Chart understanding data
************

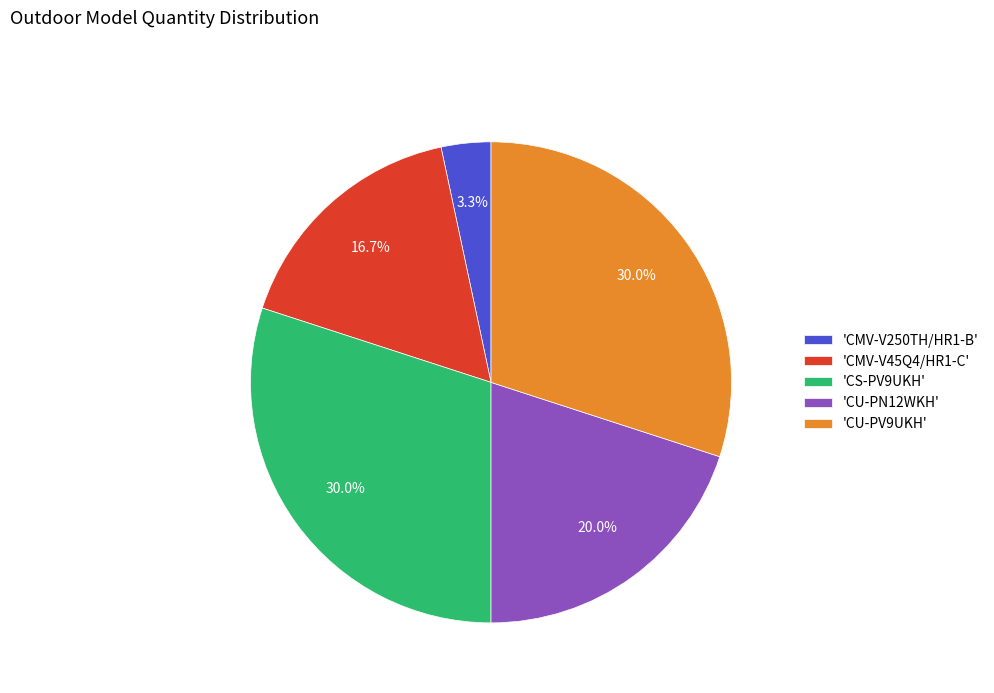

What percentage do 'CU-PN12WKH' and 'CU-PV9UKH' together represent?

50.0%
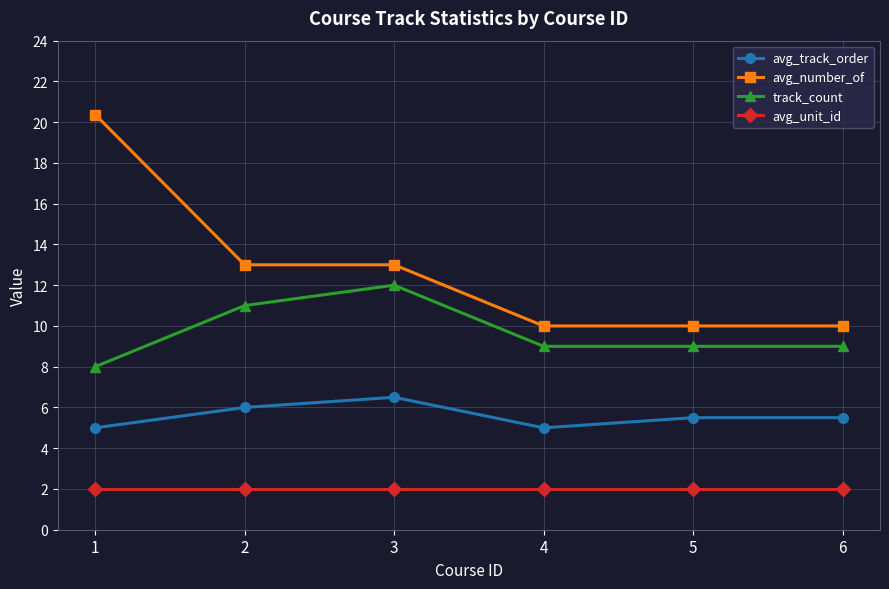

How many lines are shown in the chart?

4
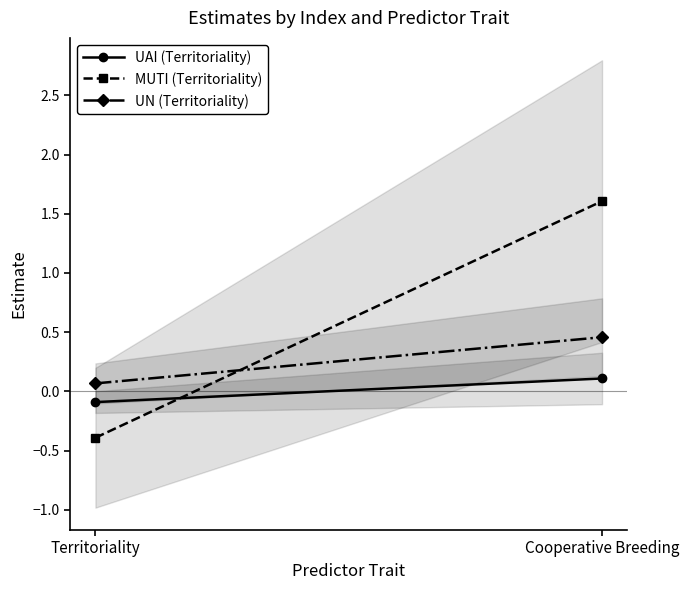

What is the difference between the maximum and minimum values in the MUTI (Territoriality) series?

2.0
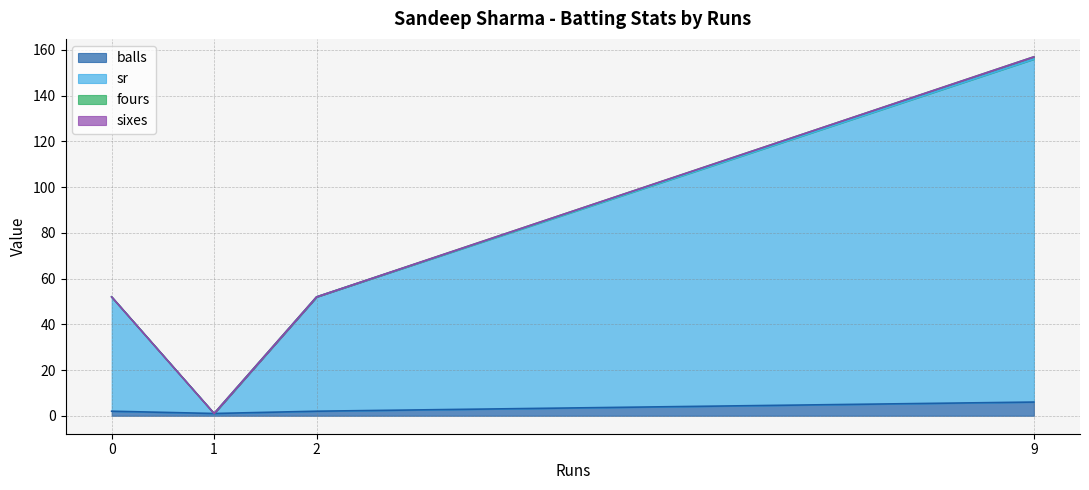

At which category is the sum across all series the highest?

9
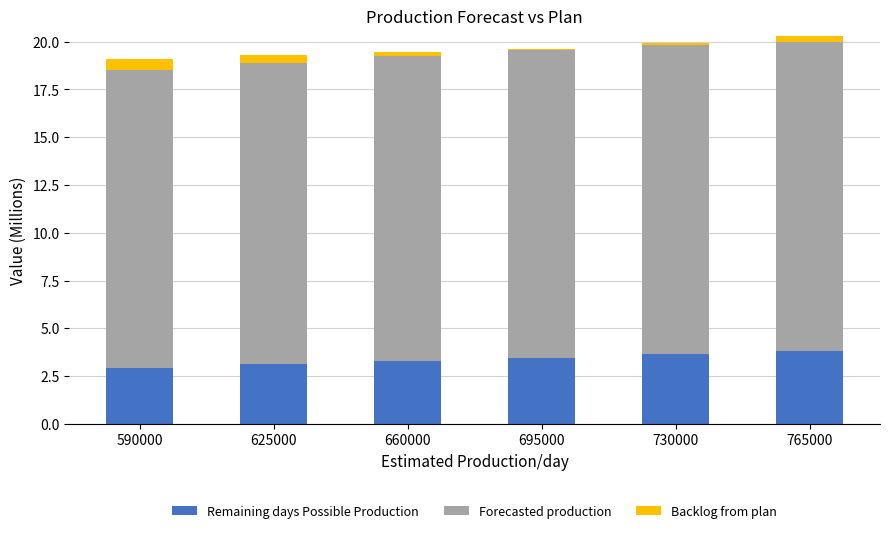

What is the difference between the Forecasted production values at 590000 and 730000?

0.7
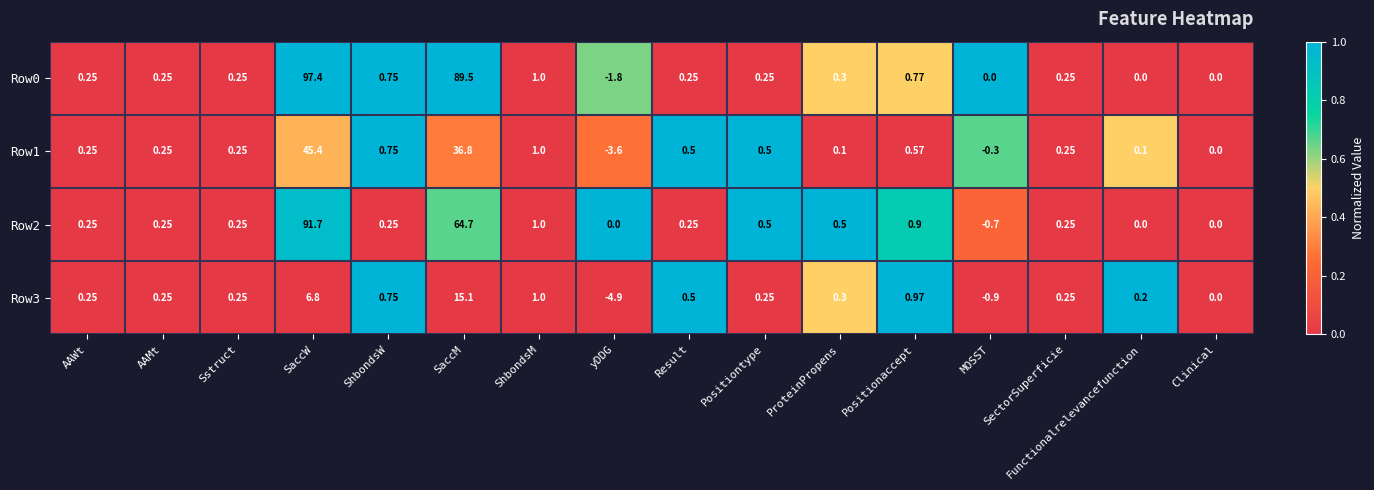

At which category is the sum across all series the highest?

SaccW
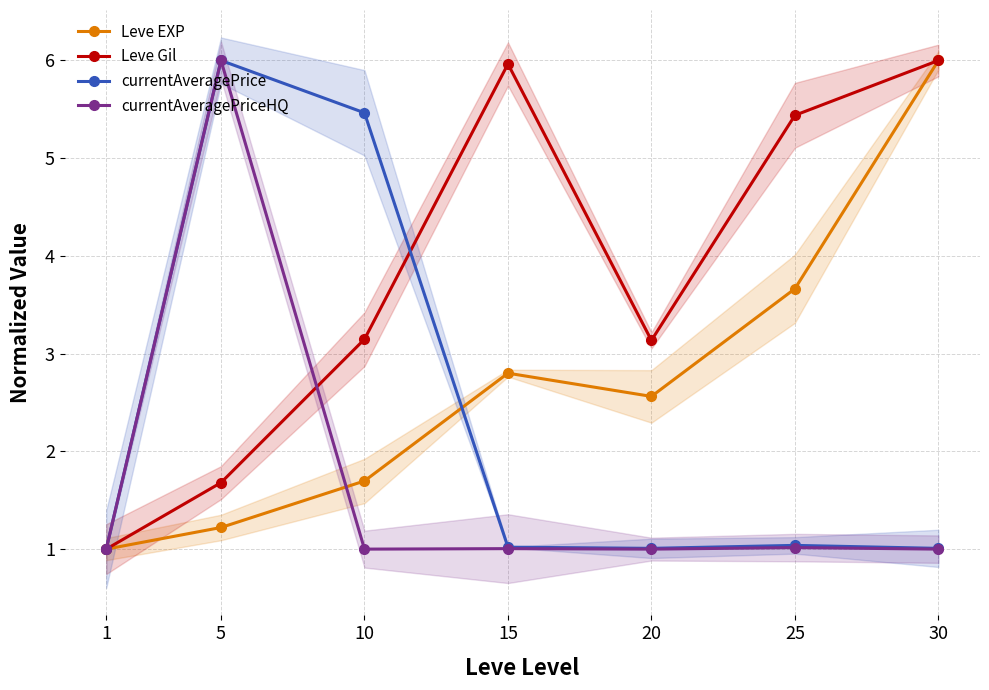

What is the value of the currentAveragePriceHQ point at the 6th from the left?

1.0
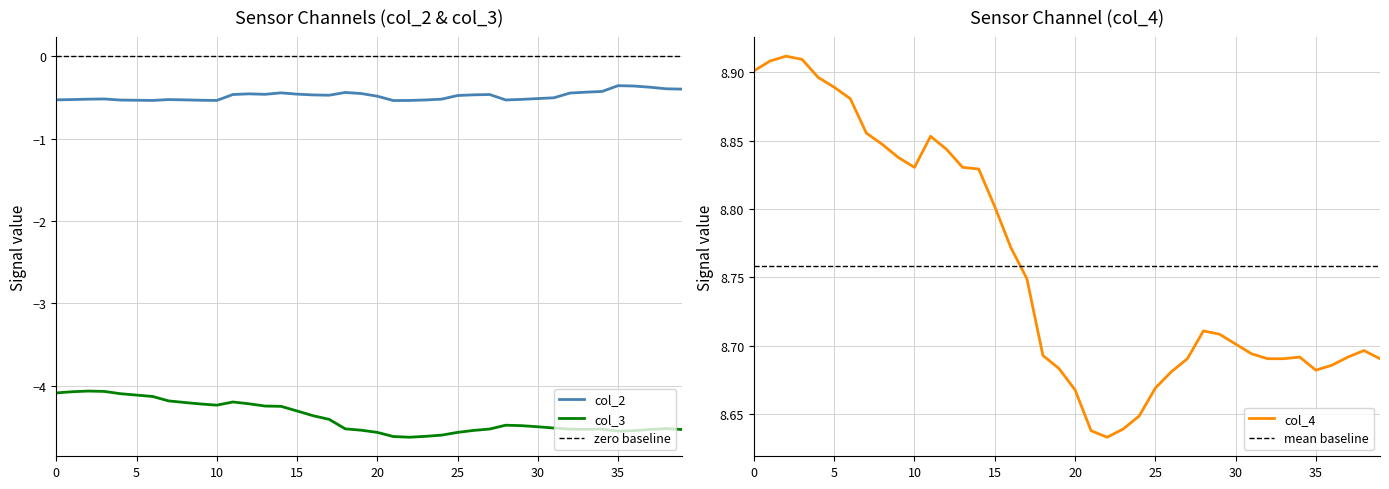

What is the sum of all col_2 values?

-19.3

************

What you have to do: Print every line of the material above word for word, leaving out the pictures.

Finished task:
What percentage do 'CU-PN12WKH' and 'CU-PV9UKH' together represent?

50.0%

How many lines are shown in the chart?

4

What is the difference between the maximum and minimum values in the MUTI (Territoriality) series?

2.0

At which category is the sum across all series the highest?

9

What is the difference between the Forecasted production values at 590000 and 730000?

0.7

At which category is the sum across all series the highest?

SaccW

What is the value of the currentAveragePriceHQ point at the 6th from the left?

1.0

What is the sum of all col_2 values?

-19.3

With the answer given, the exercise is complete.